Turns out, the content() function calls readr::read_csv() by default. Since readr is listed in Suggests in the httr package, it was not accounted for in R CMD CHECK. Once I added it to the DESCRIPTION file of my own package, all tests were happy once again.

Lesson 2: MODULARIZE + use vagrant scripts with caution

This time around, I knew right away that the problem had something to do with my environment, but I still needed hours to figure it out (granted, I ran into this bug late on a Friday so perhaps the other lesson here is…try again Monday). This time, I was in the unfortunate position of a test breaking on a “workhorse” function which–in retrospect–was trying to do way too much:

it sourced functions and ran them (there is a complicated reason for this and yes, this is where it all broke down)
it copied files from one place to another (and renamed them in the process)
it created a file based off of a template function
it read a YAML file

The YAML part was actually the easiest, since it was already its own function. I wrote some tests and confirmed that this was not the breaking piece.

The other parts were a bit harder to figure out because they were not modularized. Starting out with functional programming, it’s easy to get stuck on the “three times” rule:

You should consider writing a function whenever you’ve copied and pasted a block of code more than twice (i.e. you now have three copies of the same code). (R4DS)

or in Twitter form:

Time to write a function https://t.co/QF2Nmeytb6
— Hadley Wickham (@hadleywickham) September 17, 2017

However, even if they are only used once, functions help keep code modular and readable. Modularity is particularly useful for testing and debugging. Readability can be enhanced by using small, well-named helpers rather than comments. Check out Code Smells and Feels for an example:

Finally, I dug into my ill-fated sourcery. Because these extra functions were not an official part of the package (they live in inst), there was no automatic check on them to catch packages not listed in the DESCRIPTION file. Thus, they were only tested when called explicitly, and broke in weird ways.

Coincidentally, the culprit happened to be readr again. Once I put it into my DESCRIPTION, I was on the home stretch.

In retrospect, the error message about failing namespaces makes a bit more sense:

checking tests ... ERROR
  Running 'testthat.R'
Running the tests in 'tests/testthat.R' failed.
Last 13 lines of output:
  5: getExportedValue(pkg, name)
  6: asNamespace(ns)
  7: getNamespace(ns)
  8: tryCatch(loadNamespace(name), error = function(e) stop(e))
  9: tryCatchList(expr, classes, parentenv, handlers)
  10: tryCatchOne(expr, names, parentenv, handlers[[1L]])
  11: value[[3L]](cond)

Internet solutions

In my meanderings through GitHub issues and StackOverflow, I came across some other solutions to this problem:

In this GitHub issue, lhsego writes: “Simply add Sys.setenv("R_TESTS" = "") as the first line in tests/testthat.R”
In the same issue, espinielli writes: “In my particular case, the discrepancy I got between devtools::test() and devtools::check() was due to having the definition of a new unit in a .R file rather than inside .onLoad() (and removing it in .onUnload()).”
On StackOverflow, wligtenberg ended up self-solving: “In the end, the issue was trivial. I used base::sort() to create the levels of a factor. (To ensure that they would always align, even if the data was in a different order.) The problem is, that the default sort method depends on the locale of your system. And R CMD check uses a different locale than my interactive session.”

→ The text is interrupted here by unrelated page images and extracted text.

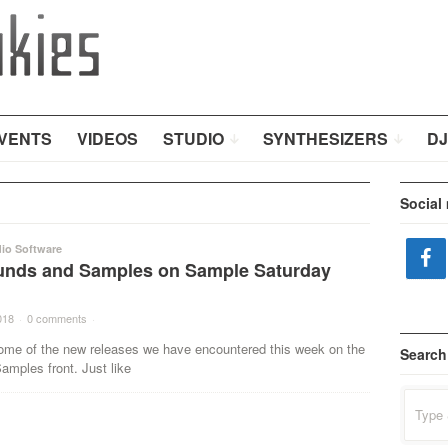
VENTS
VIDEOS
STUDIO
SYNTHESIZERS
DJ
Social
io Software
nds and Samples on Sample Saturday
018
·
0 comments
·
ome of the new releases we have encountered this week on the
Search
mples front. Just like
Search
for: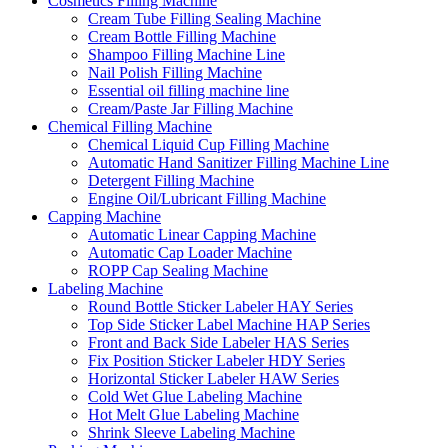
Cosmetics Filling Machine
Cream Tube Filling Sealing Machine
Cream Bottle Filling Machine
Shampoo Filling Machine Line
Nail Polish Filling Machine
Essential oil filling machine line
Cream/Paste Jar Filling Machine
Chemical Filling Machine
Chemical Liquid Cup Filling Machine
Automatic Hand Sanitizer Filling Machine Line
Detergent Filling Machine
Engine Oil/Lubricant Filling Machine
Capping Machine
Automatic Linear Capping Machine
Automatic Cap Loader Machine
ROPP Cap Sealing Machine
Labeling Machine
Round Bottle Sticker Labeler HAY Series
Top Side Sticker Label Machine HAP Series
Front and Back Side Labeler HAS Series
Fix Position Sticker Labeler HDY Series
Horizontal Sticker Labeler HAW Series
Cold Wet Glue Labeling Machine
Hot Melt Glue Labeling Machine
Shrink Sleeve Labeling Machine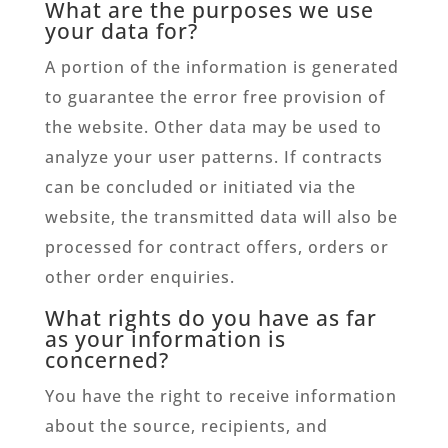
What are the purposes we use
your data for?
A portion of the information is generated
to guarantee the error free provision of
the website. Other data may be used to
analyze your user patterns. If contracts
can be concluded or initiated via the
website, the transmitted data will also be
processed for contract offers, orders or
other order enquiries.
What rights do you have as far
as your information is
concerned?
You have the right to receive information
about the source, recipients, and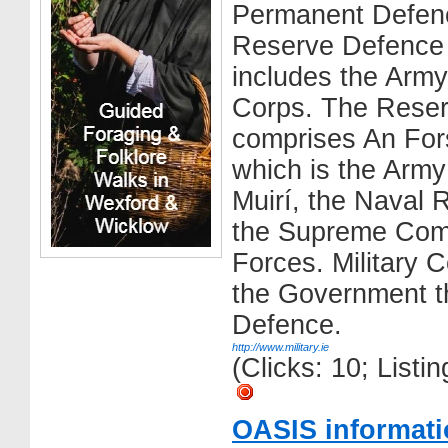
Permanent Defen
Reserve Defence
includes the Army
Corps. The Rese
comprises An Fors
which is the Arm
Muirí, the Naval 
the Supreme Com
Forces. Military 
the Government th
Defence.
http://www.military.ie
(Clicks: 10; List
OASIS informati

In response to my tweet about this blogpost, Tony Elhabr pointed out this passage in the Tests chapter for the R Packages book that highlights a few other gotchas:

I suppose so... Or just read the R Packages book a bit more closely 😄 pic.twitter.com/yuY8Dji3qS
— Tony (@TonyElHabr) August 12, 2018

Conclusion

Debugging this kind of error is no joke! In the future, I would start with the following:

check the DESCRIPTION file–does it really list all the packages I’m using?
check the Suggests section in other packages–make sure you list any relevant packages in your DESCRIPTION file
clear your environment before running interactive tests and check for the environmental variables listed above

Finally, be strategic: isolate the problem, test it systematically, and learn from the pain of those who debugged before you.